[GRASS5] GRASS 5.1 vectors ... trees .vs. tables
Greg Sepesi
sepesi at eduneer.com
Fri Jun 20 17:47:43 EDT 2003
Six weeks ago I started using GRASS, with an interest in developing code
to conflate maps (in particular, getting the label information from
TIGER maps into USGS DLG maps). I've been using GRASS 5.0, and have
briefly experimented with the GRASS 5.1 dglib vector library. A bit
overwhelmed by dglib, I decided to augment a vector library I had
previously written. The resulting vector library, which I've called
dgtable, presently implements the common variants of the priority first
search (i.e., breadth first search, depth first search, minimum spanning
tree, and shortest path algorithms) as described by Sedgewick. I
believe dglib is designed to do the same.
Comparing the two vector libraries, the most obvious difference is
size. The files and line counts are listed below.
dglib files lines
=========== =====
avl.c : 891
avl.h : 116
dgl.h : 8
edgemgmt-template.c : 404
graph.c : 1703
graph.h : 547
graph_v1.c : 414
graph_v1.h : 273
graph_v2.c : 418
graph_v2.h : 279
heap.c : 179
heap.h : 92
helpers.c : 155
helpers.h : 38
misc-template.c : 651
nodemgmt-template.c : 443
span-template.c : 423
sp-template.c : 567
tavl.c : 982
tavl.h : 119
tree.c : 351
tree.h : 172
type.h : 72
v1-defs.h : 183
v2-defs.h : 186
TOTAL LINES: : 9666
AVG CHARS / LINE: : 20.4
dgtable files lines
============= =====
dgtable.c : 1324
dgtable.h : 132
TOTAL LINES: : 1456
AVG CHARS / LINE: : 19.4
I believe code that manipulates tables is generally a little more
concise than code that manipulates trees (AVL trees in the case of
dglib).
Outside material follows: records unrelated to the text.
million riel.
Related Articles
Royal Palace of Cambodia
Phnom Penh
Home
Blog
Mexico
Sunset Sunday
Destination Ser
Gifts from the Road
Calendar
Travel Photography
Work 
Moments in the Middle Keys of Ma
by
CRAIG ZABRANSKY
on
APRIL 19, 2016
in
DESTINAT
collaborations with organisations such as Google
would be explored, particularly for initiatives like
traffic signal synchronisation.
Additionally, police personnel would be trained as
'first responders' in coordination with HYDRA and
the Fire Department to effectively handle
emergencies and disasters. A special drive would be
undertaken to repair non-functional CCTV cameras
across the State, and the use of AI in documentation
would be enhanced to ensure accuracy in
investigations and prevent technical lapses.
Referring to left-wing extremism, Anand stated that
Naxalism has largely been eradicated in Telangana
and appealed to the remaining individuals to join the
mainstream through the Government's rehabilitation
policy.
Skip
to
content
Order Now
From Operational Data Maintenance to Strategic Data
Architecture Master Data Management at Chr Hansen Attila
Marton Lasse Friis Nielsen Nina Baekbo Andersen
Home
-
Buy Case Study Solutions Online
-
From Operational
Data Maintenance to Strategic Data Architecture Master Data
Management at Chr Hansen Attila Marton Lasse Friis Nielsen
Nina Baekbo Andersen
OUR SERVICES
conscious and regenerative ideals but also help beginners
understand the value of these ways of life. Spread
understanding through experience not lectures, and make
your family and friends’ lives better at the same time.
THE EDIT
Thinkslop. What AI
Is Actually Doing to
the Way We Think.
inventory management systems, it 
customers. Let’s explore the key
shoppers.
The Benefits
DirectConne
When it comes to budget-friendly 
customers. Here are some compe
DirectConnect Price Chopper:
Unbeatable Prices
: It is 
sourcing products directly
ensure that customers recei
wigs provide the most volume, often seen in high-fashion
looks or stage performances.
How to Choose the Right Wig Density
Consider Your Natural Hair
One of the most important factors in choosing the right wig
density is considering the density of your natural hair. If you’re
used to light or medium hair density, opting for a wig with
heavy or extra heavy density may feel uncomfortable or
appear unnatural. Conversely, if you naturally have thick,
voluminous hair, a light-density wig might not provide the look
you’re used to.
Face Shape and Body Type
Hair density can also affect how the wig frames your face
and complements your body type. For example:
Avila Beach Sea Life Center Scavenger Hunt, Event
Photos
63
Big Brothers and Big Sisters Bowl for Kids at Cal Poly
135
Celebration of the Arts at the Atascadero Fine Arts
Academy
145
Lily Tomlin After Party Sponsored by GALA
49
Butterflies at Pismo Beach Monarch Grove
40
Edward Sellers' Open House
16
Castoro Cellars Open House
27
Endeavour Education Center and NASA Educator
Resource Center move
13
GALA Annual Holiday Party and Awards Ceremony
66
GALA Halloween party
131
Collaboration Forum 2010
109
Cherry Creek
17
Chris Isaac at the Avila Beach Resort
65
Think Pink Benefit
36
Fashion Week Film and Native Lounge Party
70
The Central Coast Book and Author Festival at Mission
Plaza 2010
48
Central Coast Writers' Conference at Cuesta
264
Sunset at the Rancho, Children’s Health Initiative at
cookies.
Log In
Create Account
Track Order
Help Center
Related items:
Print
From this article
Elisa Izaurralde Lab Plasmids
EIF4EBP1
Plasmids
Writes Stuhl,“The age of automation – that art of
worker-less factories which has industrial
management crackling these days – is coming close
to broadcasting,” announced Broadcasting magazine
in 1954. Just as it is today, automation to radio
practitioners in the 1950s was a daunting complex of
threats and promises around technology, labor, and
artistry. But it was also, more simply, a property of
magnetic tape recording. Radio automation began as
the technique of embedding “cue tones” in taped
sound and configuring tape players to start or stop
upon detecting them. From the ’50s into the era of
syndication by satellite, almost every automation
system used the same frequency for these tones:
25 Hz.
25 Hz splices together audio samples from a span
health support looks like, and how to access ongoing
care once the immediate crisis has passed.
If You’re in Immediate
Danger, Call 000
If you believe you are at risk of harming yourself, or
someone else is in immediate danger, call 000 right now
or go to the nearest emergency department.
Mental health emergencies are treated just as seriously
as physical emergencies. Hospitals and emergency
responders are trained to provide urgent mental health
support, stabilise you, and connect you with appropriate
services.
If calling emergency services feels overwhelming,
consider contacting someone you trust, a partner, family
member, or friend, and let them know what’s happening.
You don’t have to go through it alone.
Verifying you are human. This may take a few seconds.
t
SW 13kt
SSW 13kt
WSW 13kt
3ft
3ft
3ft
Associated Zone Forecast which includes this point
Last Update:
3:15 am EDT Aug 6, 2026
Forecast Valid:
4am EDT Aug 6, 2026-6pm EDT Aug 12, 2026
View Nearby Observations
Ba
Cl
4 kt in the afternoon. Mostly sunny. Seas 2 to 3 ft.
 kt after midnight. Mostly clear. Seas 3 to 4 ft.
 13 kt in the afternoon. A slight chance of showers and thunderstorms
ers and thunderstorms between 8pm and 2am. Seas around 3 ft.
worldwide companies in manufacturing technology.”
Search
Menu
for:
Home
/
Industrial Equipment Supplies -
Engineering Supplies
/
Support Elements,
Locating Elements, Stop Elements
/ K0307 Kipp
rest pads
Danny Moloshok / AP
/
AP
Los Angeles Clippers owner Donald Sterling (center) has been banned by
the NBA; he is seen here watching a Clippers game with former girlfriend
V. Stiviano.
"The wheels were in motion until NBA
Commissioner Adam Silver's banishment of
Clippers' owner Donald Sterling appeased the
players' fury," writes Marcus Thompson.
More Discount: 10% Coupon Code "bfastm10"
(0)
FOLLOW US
So that might account for some of the difference. By the way,
from a performance perspective I'm still curious as to why dglib stores
its graph data in trees. Granted AVL trees are balanced and therefore
have a better worst-case performance than some other trees, but the
access of vertices is deeply nested in graph algorithms and it seems
that the added complexity of accessing one of V vertices in a tree
(i.e., O(logV) as opposed to O(1) for a table) would result in
unnecessarily sluggish performance. On the other hand, the graphics
hardware I've worked on have generally been strapped for speed. It is
interesting to note that dglib has some large macros, which I assume are
an attempt to gain some speed by executing functions in-line.
Another reason for the difference in library size is due to dglib
allowing different data structure modes. The dglib data structure can
be either FLAT or TREE. I believe the intent for the dglib FLAT data
structure is primarily for serializing the TREE structure, which is the
structure required by most of dglib's graph algorithms. However I don't
understand why its TREE data structure cannot be filled/emptied
directly.
And finally, probably no small part of the difference in library size is
due to functionality that I overlooked in dglib and didn't implement in
dgtable.
I apologize for joining the game late. Is the GRASS 5.1 vector
development too far along to consider using tables instead of trees?